One reason we often struggle with passages of Scripture is our relationship to time. Often we will say “God did it” and we speak at the same time a true and unenlightening statement. The question we are often asking is not a “how” but a “why”. When “because God” is the finality of our answer it is easy to get into a circular argument in which God does things because they are good and they are good because He does them. So we learn that it is good because it is good. While true, this is not helpful in discovering the character of “good”.
In an eternal context everything that will happen has happened, and it all happened because God is. He is the beginning; He is the end. All things that happen, happen in and through Him.
In essence our entire experience is like a game that God decided to play (pardon this purely human argument, I don’t mean to make light of the entire human experience). The question then becomes, does God play a game in which He moves all of the pieces, or did He create a game in which he plays referee and the pieces move themselves, or is it some mix of both?
From a long-distance view (say 1,000 years or greater) it will appear as if God alone moves the pieces, because His hands will be seen constantly moving across the board and pieces will be flying around accordingly. This is the eternal view; and it is truth. God moves and the pieces follow suit. God is at work playing the game, moving pieces where He wants so that the end looks the way that pleases Him.
As we zoom in, however, we may find a somewhat different picture. Some of the pieces seem to move of their own accord, at times in line with God’s hand and at other times struggling against it. When we quickly zoom back out we may well find that they never succeed in moving contrary to God, but not for lack of effort!
So, how does this game work in which the reality seems to be both that God moves the pieces and the pieces have some ability to move themselves (even though they can only move with His help)? Who knows, but the only evidence we have, His revelation and our experience, suggests that it is so.
I see potential error enter into our understanding of God’s character when we choose to view through only the eternal or only the temporal view. Take a passage along the lines of Romans 9 where Paul quotes a passage in which God says that He raised up Pharaoh for the purpose of displaying his power and wrath. God hardened Pharaoh’s heart. It is quite clearly an eternal view of the matter; God’s hand moved, and Pharaoh moved accordingly. If we were to look at the temporal view we might well see that Pharaoh moved perfectly in step with God through that process; that he in fact wanted a hard heart. This is the way that same process is described in Romans 1 after all. People who knew God (this implies God had revealed Himself to them in a real and meaningful way, that they had been made awake or alive in some way… dead men after all cannot “know” anyone can they) chose to reject God. In accord with their wishes God gave them over to the desire of their hearts, hardening them as it were to His truth.
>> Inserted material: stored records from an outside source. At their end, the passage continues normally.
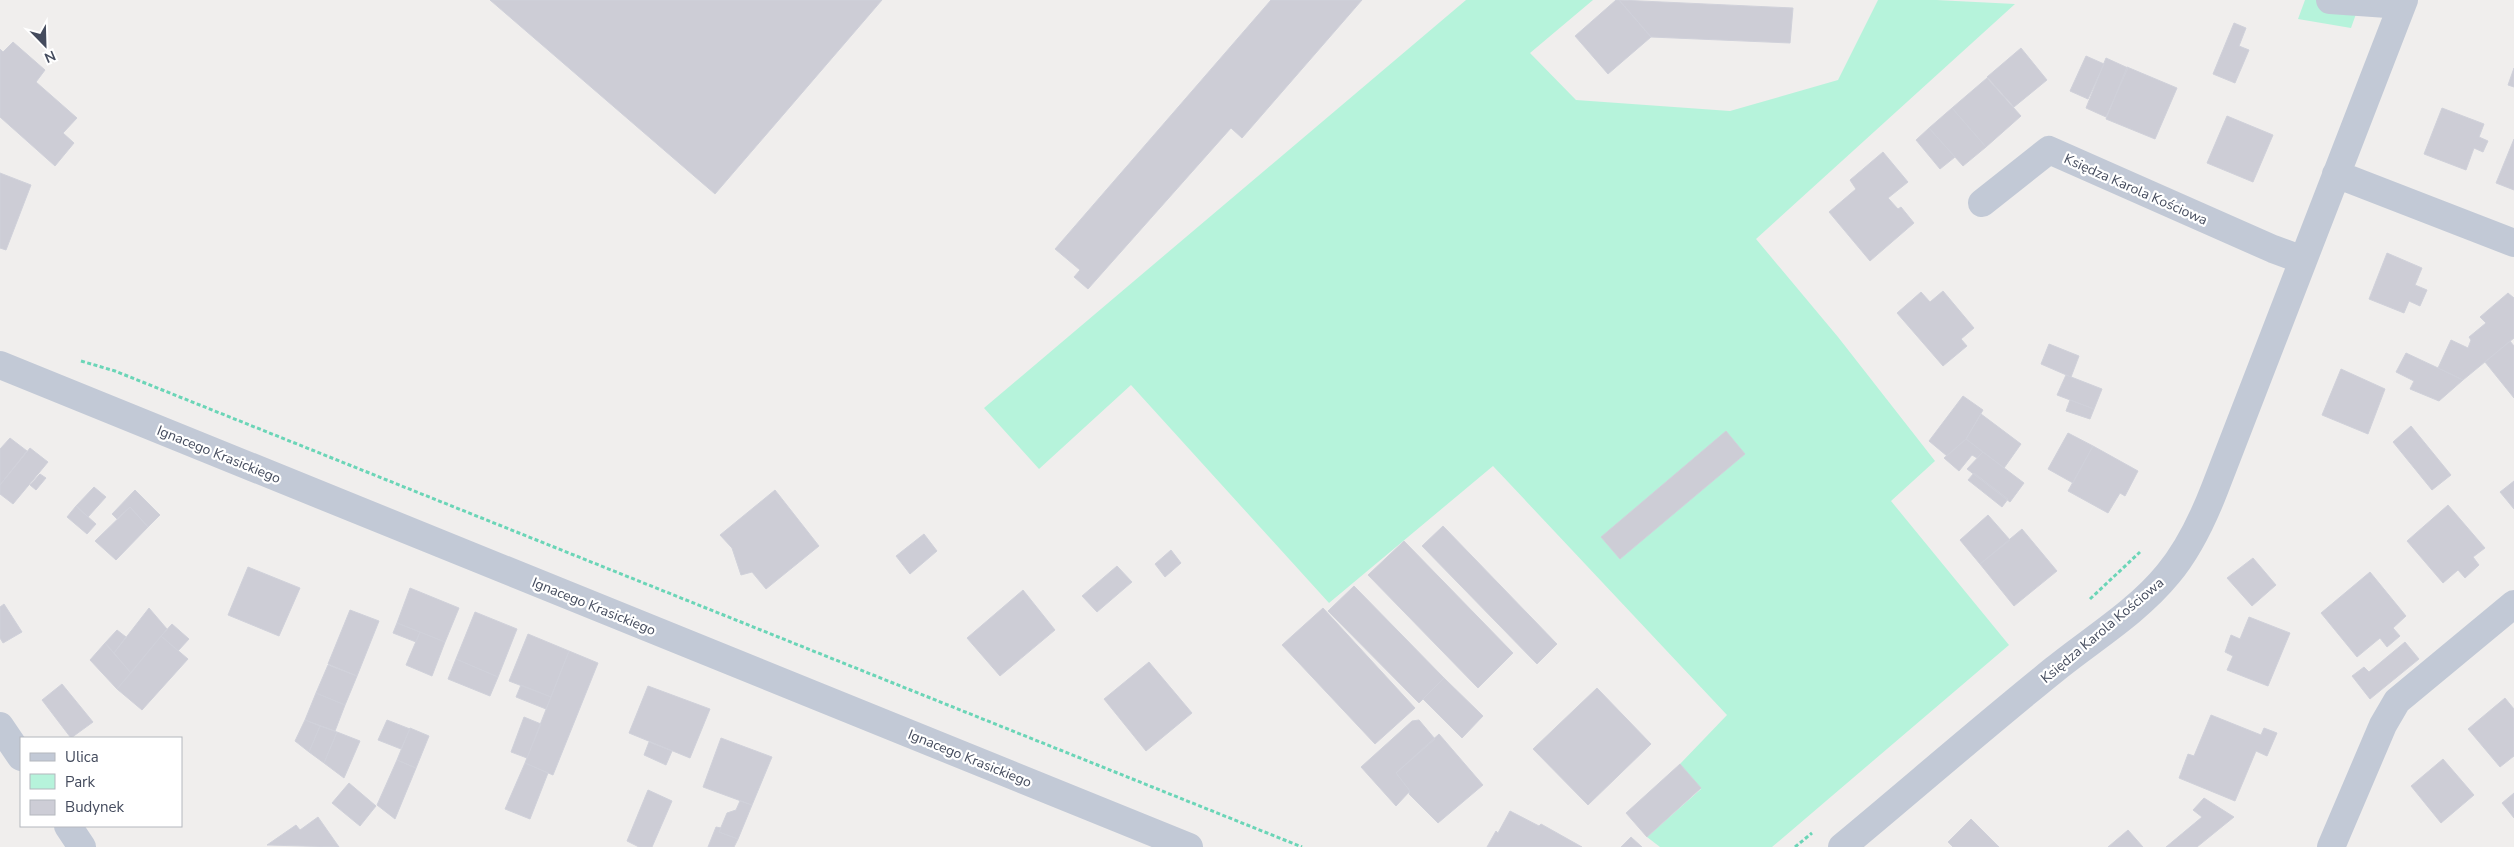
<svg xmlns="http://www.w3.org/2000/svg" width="2514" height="847" viewBox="0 0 2514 847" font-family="'Nunito Sans',sans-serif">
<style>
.green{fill:#b6f3db}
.building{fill:#cdcdd6;stroke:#d0d1da}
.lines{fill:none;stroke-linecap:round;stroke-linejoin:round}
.path{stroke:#6bd5b7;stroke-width:3;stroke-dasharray:4 2.5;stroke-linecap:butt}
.minor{stroke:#c2c9d6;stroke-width:28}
.labels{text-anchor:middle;stroke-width:4.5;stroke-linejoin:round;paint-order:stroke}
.street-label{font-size:14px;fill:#444b5d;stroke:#fff}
</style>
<rect width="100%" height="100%" fill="#f0eeed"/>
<!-- green -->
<path class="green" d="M 1466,0 L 1593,0 L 1530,53 L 1576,100 L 1730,111 L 1838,80 L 1878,0 L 1936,0 L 2015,4 L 1756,239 L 1838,337 L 1935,461 L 1891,501 L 2009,645 L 1772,847 L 1660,847 L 1647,837 L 1701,789 L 1680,764 L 1727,715 L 1493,466 L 1329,603 L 1131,385 L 1039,469 L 984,408 Z
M 2305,0 L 2361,0 L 2351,28 L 2298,19 Z"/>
<!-- building -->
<path class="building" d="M 490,0 L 882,0 L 715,194 Z
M 1271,0 L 1362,0 L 1242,138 L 1231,128 L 1088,289 L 1074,277 L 1080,270 L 1055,249 Z
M 1616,0 L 1619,0 L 1651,37 L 1608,74 L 1575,36 Z
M 1619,0 L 1793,8 L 1790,43 L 1651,37 Z
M 2234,23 L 2246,28 L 2239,46 L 2249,50 L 2235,83 L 2213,74 Z
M 13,42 L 45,70 L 36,82 L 77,118 L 63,133 L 74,143 L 55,166 L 0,117 L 0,49 L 3,52 Z
M 2021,48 L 2047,80 L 2014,107 L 1987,77 Z
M 2086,56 L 2104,64 L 2088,99 L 2070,91 Z
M 2106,58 L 2128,68 L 2106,117 L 2086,108 Z
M 2127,67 L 2177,88 L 2155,139 L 2106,119 Z
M 2514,68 L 2514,87 L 2508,85 Z
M 1987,78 L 2021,116 L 1986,147 L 1952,108 Z
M 1952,108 L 1986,147 L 1963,166 L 1929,128 Z
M 2442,108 L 2484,124 L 2479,137 L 2488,141 L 2483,152 L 2474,148 L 2466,170 L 2424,154 Z
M 2227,116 L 2273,135 L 2253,182 L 2207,163 Z
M 1929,128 L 1955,157 L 1940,169 L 1916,140 Z
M 2514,139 L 2514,190 L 2496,183 Z
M 1883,152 L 1908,182 L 1888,198 L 1898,209 L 1901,207 L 1914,223 L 1870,261 L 1829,212 L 1856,189 L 1850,180 Z
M 0,173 L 31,185 L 6,250 L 0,248 Z
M 2387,253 L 2422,268 L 2415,285 L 2427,290 L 2420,306 L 2409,301 L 2404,313 L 2369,299 Z
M 1943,291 L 1974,328 L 1961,339 L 1967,346 L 1943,366 L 1897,313 L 1921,292 L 1930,302 Z
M 2508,293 L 2514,298 L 2514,338 L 2463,380 L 2438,368 L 2451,340 L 2468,348 L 2471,340 L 2469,337 L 2486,323 L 2480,317 Z
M 2510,341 L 2514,346 L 2514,398 L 2485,362 Z
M 2049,344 L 2079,356 L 2071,377 L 2041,364 Z
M 2406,353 L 2438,368 L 2463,380 L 2439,401 L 2410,389 L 2414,381 L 2396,372 Z
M 2341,369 L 2385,389 L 2368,434 L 2322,415 Z
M 2066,375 L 2102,389 L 2094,409 L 2057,395 Z
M 1963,396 L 1983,410 L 1966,439 L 1947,456 L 1929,441 Z
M 2070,400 L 2094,409 L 2090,419 L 2066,411 Z
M 1981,414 L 2021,444 L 2004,468 L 1966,439 Z
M 2411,426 L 2451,475 L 2432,490 L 2393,442 Z
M 1726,431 L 1745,454 L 1620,559 L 1601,537 Z
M 2068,433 L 2093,446 L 2073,483 L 2048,469 Z
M 10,438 L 27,451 L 0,485 L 0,449 Z
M 1966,439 L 1983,452 L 1977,458 L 1972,455 L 1959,471 L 1944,458 Z
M 2093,446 L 2138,471 L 2125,496 L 2120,493 L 2108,513 L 2068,491 Z
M 30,448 L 48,462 L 13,504 L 0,494 L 0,485 Z
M 1983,452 L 2024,483 L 2010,502 L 1967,469 Z
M 1974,473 L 2008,499 L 2002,507 L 1968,480 Z
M 40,474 L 46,478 L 36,490 L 30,485 Z
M 2514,481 L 2514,509 L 2500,492 Z
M 94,487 L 106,497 L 88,517 L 76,506 Z
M 135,490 L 160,515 L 148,527 L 130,507 L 117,519 L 112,514 Z
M 775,490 L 819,546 L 766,589 L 752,572 L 741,575 L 732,548 L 720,535 Z
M 2448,505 L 2485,548 L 2473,557 L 2479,565 L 2465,578 L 2458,570 L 2443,583 L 2407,541 Z
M 76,506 L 96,524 L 87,534 L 67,517 Z
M 130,507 L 148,527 L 116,560 L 95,541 Z
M 1988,515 L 2010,540 L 1980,564 L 1960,540 Z
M 1443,526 L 1557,644 L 1537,664 L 1422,546 Z
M 2022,529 L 2057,571 L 2014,606 L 1980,564 Z
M 924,534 L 937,551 L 910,574 L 896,556 Z
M 1404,541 L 1513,653 L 1478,688 L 1368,575 Z
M 1171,550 L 1181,563 L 1165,577 L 1155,564 Z
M 2253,558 L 2276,585 L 2252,606 L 2227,578 Z
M 1117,566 L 1132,582 L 1097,612 L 1082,596 Z
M 248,567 L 300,588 L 279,636 L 228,615 Z
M 2370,572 L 2406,616 L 2393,628 L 2400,636 L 2387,647 L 2380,638 L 2357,657 L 2321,613 Z
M 1354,586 L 1444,678 L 1419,703 L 1328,611 Z
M 410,588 L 459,608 L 445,642 L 397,623 Z
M 1023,590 L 1055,630 L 1000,676 L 967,638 Z
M 4,604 L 22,632 L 3,643 L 0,638 L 0,607 Z
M 149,608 L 167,629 L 131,673 L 114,653 Z
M 1323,608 L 1415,708 L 1375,744 L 1282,645 Z
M 350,610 L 379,621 L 357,676 L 328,664 Z
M 475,612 L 517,629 L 498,677 L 456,659 Z
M 2249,617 L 2290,633 L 2268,686 L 2227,670 L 2233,656 L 2225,652 L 2231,635 L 2240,639 Z
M 397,623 L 420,632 L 416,642 L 393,633 Z
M 172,624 L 189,639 L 178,651 L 161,636 Z
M 117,630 L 126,637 L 114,653 L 105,643 Z
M 420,632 L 445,642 L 432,676 L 406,665 Z
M 528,634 L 569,651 L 551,697 L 509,681 Z
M 161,636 L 188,659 L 142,710 L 117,689 Z
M 2405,642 L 2419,659 L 2370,699 L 2352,676 L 2364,667 L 2369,672 Z
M 105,643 L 131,673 L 117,689 L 90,660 Z
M 569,651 L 598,663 L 553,775 L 525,763 Z
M 456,659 L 498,677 L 490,696 L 448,679 Z
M 1149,662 L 1192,713 L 1146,751 L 1104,699 Z
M 328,665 L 357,676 L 345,705 L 316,693 Z
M 1444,678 L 1483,716 L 1462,738 L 1423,699 Z
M 62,684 L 93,722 L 71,738 L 42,700 Z
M 521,685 L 551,697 L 546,709 L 516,697 Z
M 648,686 L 710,709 L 690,758 L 629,733 Z
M 1597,688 L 1651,744 L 1588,805 L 1533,749 Z
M 316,693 L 345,705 L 335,731 L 305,720 Z
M 2505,698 L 2514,709 L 2514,756 L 2500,767 L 2468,729 Z
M 2211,715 L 2261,735 L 2264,728 L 2277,733 L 2267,756 L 2256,751 L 2235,801 L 2179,778 L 2188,754 L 2194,756 Z
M 524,717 L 541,724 L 527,758 L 511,752 Z
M 305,720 L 320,726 L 309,752 L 295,741 Z
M 387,720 L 410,729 L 401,749 L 378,740 Z
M 1419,720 L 1435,739 L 1396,773 L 1410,791 L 1396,806 L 1361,767 L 1412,721 Z
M 320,726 L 337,732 L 324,763 L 309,752 Z
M 410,728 L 429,736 L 416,768 L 397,760 Z
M 337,732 L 360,741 L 344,778 L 324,763 Z
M 1439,734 L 1483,785 L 1438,823 L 1409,794 L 1410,791 L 1396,773 Z
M 721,738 L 772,757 L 752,805 L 703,787 Z
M 649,742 L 672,751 L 666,765 L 644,755 Z
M 2443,759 L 2474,795 L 2441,823 L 2411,786 Z
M 397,760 L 416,768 L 395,819 L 377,805 Z
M 525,763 L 548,773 L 530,819 L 505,809 Z
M 1680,764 L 1701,788 L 1647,837 L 1626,813 Z
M 349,783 L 376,806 L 360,826 L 332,803 Z
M 648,790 L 672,801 L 652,847 L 639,847 L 627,841 Z
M 2514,793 L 2514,818 L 2502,803 Z
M 2204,798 L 2234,817 L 2197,847 L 2166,847 L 2202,817 L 2193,810 Z
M 740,801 L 752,805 L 738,839 L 719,832 L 727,813 L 736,810 Z
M 1510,811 L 1539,826 L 1541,824 L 1582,847 L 1487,847 L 1496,831 L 1498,833 Z
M 318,817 L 339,847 L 267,845 L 296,825 L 300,830 Z
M 1971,819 L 1999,847 L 1953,847 L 1948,842 Z
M 716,827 L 721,828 L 719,832 L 738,839 L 734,847 L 708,847 Z
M 2128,830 L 2143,847 L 2108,847 Z
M 1631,837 L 1642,847 L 1621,847 Z"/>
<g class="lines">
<!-- path -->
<path class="path" d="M 81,361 L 115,371 L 1302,847
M 2090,599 L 2140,552
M 1795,847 L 1812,833"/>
<!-- minor -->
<path class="minor" d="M 2330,0 L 2402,5
M 2336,174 L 2514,243
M 1982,203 L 2049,150 L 2273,249 L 2303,260
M 0,365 L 1189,847
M 0,726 L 21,757
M 68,826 L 82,847
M 1842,847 C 1913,788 1983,727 2055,669 C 2092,639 2137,612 2168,574 C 2189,549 2203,519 2215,488 L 2404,0
M 2331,847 L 2383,725 L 2397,701 L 2514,604"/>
</g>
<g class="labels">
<!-- street labels -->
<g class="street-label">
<text transform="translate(2136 189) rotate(24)" y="5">Księdza Karola Kościowa</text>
<text transform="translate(219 454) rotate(22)" y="5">Ignacego Krasickiego</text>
<text transform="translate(594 606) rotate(22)" y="5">Ignacego Krasickiego</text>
<text transform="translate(2102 630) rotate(-40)" y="5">Księdza Karola Kościowa</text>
<text transform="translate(970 758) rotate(22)" y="5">Ignacego Krasickiego</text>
</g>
</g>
<!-- legend -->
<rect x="20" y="737" width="162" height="90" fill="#ffffff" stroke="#b4b7be"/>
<rect x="30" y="753" width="25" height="8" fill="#c2c9d6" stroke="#b4b7be"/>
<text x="65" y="762" font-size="15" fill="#444b5d">Ulica</text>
<rect x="30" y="774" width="25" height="15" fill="#b6f3db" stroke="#b4b7be"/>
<text x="65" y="787" font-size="15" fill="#444b5d">Park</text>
<rect x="30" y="800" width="25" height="15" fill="#cdcdd6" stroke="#b4b7be"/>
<text x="65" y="812" font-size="15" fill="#444b5d">Budynek</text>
<!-- north arrow -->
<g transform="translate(45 45) rotate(157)" stroke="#ffffff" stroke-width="4" paint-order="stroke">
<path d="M0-4L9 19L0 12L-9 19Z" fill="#444b5d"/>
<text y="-8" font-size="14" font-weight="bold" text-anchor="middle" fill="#444b5d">N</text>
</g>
</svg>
From an eternal view it would seem simply as if God had decided that those pieces should be hardened… but the temporal view says that they also wanted to be hardened.
In fact, one of the biggest ways that people seem to struggle against God’s hands and lose is in the matter of mercy. This is revealed both in Scripture and in our personal story. We did not want God. We did not long for righteousness. It is almost as if despite our great struggle against Him He was unwilling to relent and moved us to mercy. It is then quite impossible for us to imagine how someone would end up in a position to receive God’s wrath unless he moved them in the same way.
At this point I like to look back at the “rules” of the game, as established by the one who created it. Here are a few key rules that I find.
- Winning is God’s glory increasing. Because of the great sacrifice that God made for us it is tempting to say that God’s love for us is the greatest love in the universe. This is not true, though, because His love for His own glory outstrips His love for us by far. The cross was not for our salvation as much as it was for His character. God’s character demanded that the cross happen… which is interesting just in itself, and gives us a clue as to what “winning” looks like to God.
- Choice is required for one to be considered a “piece” on the board. I don’t know why this is, I just know that it is. Both angels (God’s servants) and humans (God’s children) are said to choose. This reveals that choice plays a key role in the game from God’s standpoint. So, in my mind our rules are incomplete unless we take that choice into account. Some say that choice died with the Fall, or that everyone made their choice in the Fall and God alone chooses after that. That position requires too much semantic dancing because of the great multitude of passages that speak of choice after Genesis 3. However it works, choice remains a part of the pieces in God’s game up to the very end.
- God wins. This is both a matter of God’s strength and His character (which is somewhat saying the same thing because strength is a part of His character). Because God is who He is, He will win the game; His glory will be increased through it all and His will accomplished.
Given those rules we are left with a picture that combines the eternal and temporal view into some mysterious dance in which God’s will moves pieces as they also make choices to the result that in the end everything ends up both where it wants to be and where He wants it to go. Personally I am not sure I will ever fully understand that process on this side of eternity, and that is acceptable because I am convinced that God understands it, and it is His game afterall.